What should be in an AI agent dry run?

A dry run is the agent executing the full task with all destructive actions disabled. The agent reads inputs, calls tools, and prepares outputs, but writes are routed to a draft, a log, or a sandbox. You inspect the dry-run output and only enable real writes once it matches what you would have done by hand.

How do I test an AI agent for edge cases?

List the inputs the agent will see in a real week, then deliberately feed it the messy versions: empty inputs, oversized inputs, ambiguous inputs, and inputs in the wrong format. The agent should either ask, skip, or fail safely. If it confidently produces output on garbage input, the prompt is too eager.
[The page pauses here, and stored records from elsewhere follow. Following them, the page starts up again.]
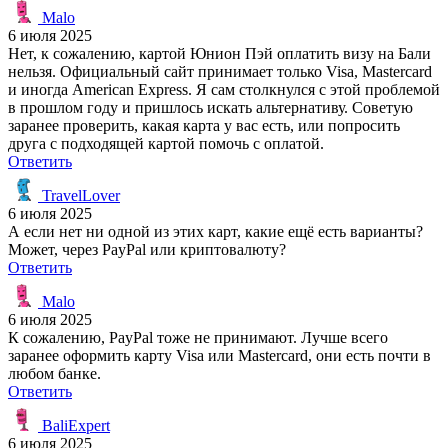
Malo
6 июля 2025
Нет, к сожалению, картой Юнион Пэй оплатить визу на Бали
нельзя. Официальный сайт принимает только Visa, Mastercard
и иногда American Express. Я сам столкнулся с этой проблемой
в прошлом году и пришлось искать альтернативу. Советую
заранее проверить, какая карта у вас есть, или попросить
друга с подходящей картой помочь с оплатой.
Ответить
TravelLover
6 июля 2025
А если нет ни одной из этих карт, какие ещё есть варианты?
Может, через PayPal или криптовалюту?
Ответить
Malo
6 июля 2025
К сожалению, PayPal тоже не принимают. Лучше всего
заранее оформить карту Visa или Mastercard, они есть почти в
любом банке.
Ответить
BaliExpert
6 июля 2025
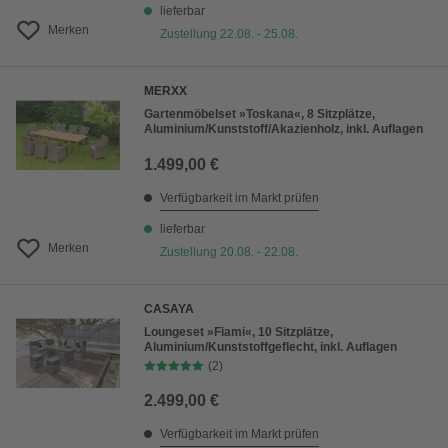
lieferbar
Merken
Zustellung 22.08. - 25.08.
MERXX
Gartenmöbelset »Toskana«, 8 Sitzplätze,
Aluminium/Kunststoff/Akazienholz, inkl. Auflagen
1.499,00 €
Verfügbarkeit im Markt prüfen
lieferbar
Merken
Zustellung 20.08. - 22.08.
CASAYA
Loungeset »Fiami«, 10 Sitzplätze,
Aluminium/Kunststoffgeflecht, inkl. Auflagen
(2)
2.499,00 €
Verfügbarkeit im Markt prüfen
What is a rollback drill for an AI agent?

A rollback drill is a deliberate test where you let the agent take a wrong action and then practice undoing it. You measure how long it takes to detect the mistake, how long to revert, and what side effects remain. Run the drill before going live; an agent without a tested rollback path is an agent without a stop button.

Should I write unit tests for my AI agent?

Yes if the agent is built in code. Unit tests cover deterministic helpers (parsing, formatting, math). For the agent itself, treat each test as an input fixture plus an output rubric: did the agent do what was asked, within budget, without writes that were not allowed. Hosted platforms expose this as a test-runs view rather than a test file.